The team then comes up with content ideas that are relatable for that target audience where the brand’s messaging can be seamlessly integrated. Pocket Aces is also adding new monetisation models like syndication/ licensing of existing content to other platforms like TV (Tata Sky), airlines (Emirates, Etihad, Jet Airways and Spice Jet), OTT (Ola Play, Sony Liv and Dainik Bhaskar Digital) and maximising creator revenue share from YouTube (such as through pre-roll ads). Others like Bloomberg Quint boast of a Brand Studio — a content and marketing studio comprising content creators, marketers and a monetisation unit. In most cases, around 15-30% of revenue comes in from branded content but for publishers like Pocket Aces, branded content forms a lion’s share by contributing around 80% of its revenues. On the other hand, for brands like Furlenco, digital advertising is the primary medium for branded content with 30-40% of the budget currently allocated to it. But it is the sectors like BFSI and auto that have done interesting pieces of branded content and spent more on branded content than FMCG companies. Interestingly, web series is currently the most premium format on digital, creating premium influence and mind share for a brand. It helps associate the brand with the featured characters for an extended period of time, taking care of the whole quarter or more for a brand’s digital marketing needs.

Scaling the Chinese ‘Great Wall’

It is not always possible to create relevant content. “Advertisers are given the step-motherly treatment from editorial teams and there is a ‘Chinese Wall’. Thus, it becomes important to educate marketers as they are not born with a publisher’s brain,” states Rajan Srinivasan, founder and CEO, Spiral Content Solutions.

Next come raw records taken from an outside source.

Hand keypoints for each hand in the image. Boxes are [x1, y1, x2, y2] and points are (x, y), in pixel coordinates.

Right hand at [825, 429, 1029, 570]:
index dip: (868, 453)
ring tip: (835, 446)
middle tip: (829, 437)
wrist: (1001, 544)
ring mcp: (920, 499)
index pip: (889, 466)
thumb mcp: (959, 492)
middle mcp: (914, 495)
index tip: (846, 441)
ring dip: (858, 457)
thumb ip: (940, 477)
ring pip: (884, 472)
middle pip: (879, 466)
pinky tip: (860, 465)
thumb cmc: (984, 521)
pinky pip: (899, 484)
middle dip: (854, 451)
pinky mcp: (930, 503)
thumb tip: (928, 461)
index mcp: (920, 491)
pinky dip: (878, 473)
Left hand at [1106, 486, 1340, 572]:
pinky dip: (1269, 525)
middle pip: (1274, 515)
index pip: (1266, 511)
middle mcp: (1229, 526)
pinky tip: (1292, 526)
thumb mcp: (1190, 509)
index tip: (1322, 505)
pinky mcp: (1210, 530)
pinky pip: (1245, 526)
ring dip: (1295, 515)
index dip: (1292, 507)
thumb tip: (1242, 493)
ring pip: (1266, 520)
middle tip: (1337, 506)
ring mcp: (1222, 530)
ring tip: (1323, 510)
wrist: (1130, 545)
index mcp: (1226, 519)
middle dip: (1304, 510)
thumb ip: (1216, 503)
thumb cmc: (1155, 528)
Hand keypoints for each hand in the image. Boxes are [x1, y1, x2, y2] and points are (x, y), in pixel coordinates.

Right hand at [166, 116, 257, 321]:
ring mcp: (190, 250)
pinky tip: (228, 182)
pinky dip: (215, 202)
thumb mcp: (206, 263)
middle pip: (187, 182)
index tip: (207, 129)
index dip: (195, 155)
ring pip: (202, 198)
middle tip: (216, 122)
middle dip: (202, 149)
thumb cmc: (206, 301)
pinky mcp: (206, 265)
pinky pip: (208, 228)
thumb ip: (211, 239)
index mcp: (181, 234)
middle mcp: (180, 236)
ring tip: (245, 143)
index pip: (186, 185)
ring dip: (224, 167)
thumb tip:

In the constant power tussle between the editorial and commercial teams, publishers must ensure to follow strict guidelines and let users know of the (advertorial) content they are viewing. “Editorial brands should ensure that they tell users if the content is supported by an advertiser. The other challenge is discovery, since there is so much clutter out there,” highlights Saurabh. “Ensuring that the content gets discovered in the right way to grab attention and engage with the user can be tough.” Although the industry is moving towards campaign level performance metrics, a unified measurement system should come in and a common cross-platform currency would help. For BBC Worldwide, which has created several pieces of branded content on TV and digital including Asian Paints Har Ghar Kuch Kehta Hai and Voot’s Stupid Man Smartphone, the challenge is time. Myleeta Aga, SVP and GM, South East Asia and South Asia, BBC Worldwide mentions, “Aligning the brand and platform takes time and you need time to create content. But with ads being cut off or reduced on so many platforms, how else do they reach their audience? I think the requirement is only going to increase.” However, with the lack of a common performance metric, brands sometimes fall into the trap of hazy numbers given by publishers. “Make sure the views and reach are genuine from the right target audience and not just bought. This can be judged by looking at the engagement rate of the content and calculated by looking at the shares and comments that the piece of content is getting,” states Shrivastava. But one needs to be nimble and keep learning to explore new models of engagement. “Branded content is very different from the traditional advertising we are used to. Branded content needs to be message-first, while TVCs are always brand-first,” concludes Khanna.